From Text to Graph: Leveraging Graph Neural Networks for Enhanced Explainability in NLP
Fabio Yáñez-Romero, Andrés Montoyo, Armando Suárez, Yoan Gutiérrez, Ruslan Mitkov
TL;DR
This work addresses the explainability gap in large transformer-based NLP models by translating sentences into graph-structured representations that preserve semantic meaning. A complete pipeline converts text to constituency-tree graphs, converts those trees to directed graphs, fine-tunes a language model, and distills its behavior into a graph neural network for explainable predictions, augmented by post-hoc analyses. Using SubgraphX and AutoGOAL, the approach yields high-fidelity, sparse explanations that pinpoint critical textual components and provide semantic and structural interpretations, enabling model diagnostics and knowledge extraction. The methodology demonstrates promising results on AG News and SST-2, with the GNN closely mirroring LM classifications and offering a tractable, interpretable alternative for explainability and downstream knowledge-base construction.
Abstract
Researchers have relegated natural language processing tasks to Transformer-type models, particularly generative models, because these models exhibit high versatility when performing generation and classification tasks.
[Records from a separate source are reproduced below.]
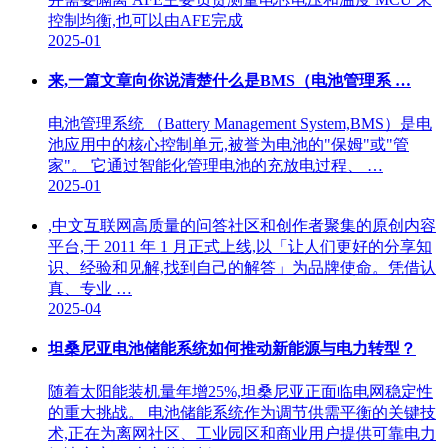
控制均衡,也可以由AFE完成
2025-01
来,一篇文章向你说清楚什么是BMS（电池管理系 …
电池管理系统 （Battery Management System,BMS）是电
池应用中的核心控制单元,被誉为电池的"保姆"或"管
家"。 它通过智能化管理电池的充放电过程、 …
2025-01
,中文互联网高质量的问答社区和创作者聚集的原创内容
平台,于 2011 年 1 月正式上线,以「让人们更好的分享知
识、经验和见解,找到自己的解答」为品牌使命。凭借认
真、专业 …
2025-04
坦桑尼亚电池储能系统如何推动新能源与电力转型？
随着太阳能装机量年增25%,坦桑尼亚正面临电网稳定性
的重大挑战。 电池储能系统作为调节供需平衡的关键技
术,正在为离网社区、工业园区和商业用户提供可靠电力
As the size of these models increases, they achieve outstanding results. Given their widespread use, many explainability techniques are developed based on these models. However, this process becomes computationally expensive due to the large size of the models. Additionally, transformers interpret input information through tokens that fragment input words into sequences lacking inherent semantic meaning, complicating the explanation of the model from the very beginning. This study proposes a novel methodology to achieve explainability in natural language processing tasks by automatically converting sentences into graphs and maintaining semantics through nodes and relations that express fundamental linguistic concepts. It also allows the subsequent exploitation of this knowledge in subsequent tasks, making it possible to obtain trends and understand how the model associates the different elements inside the text with the explained task. The experiments delivered promising results in determining the most critical components within the text structure for a given classification.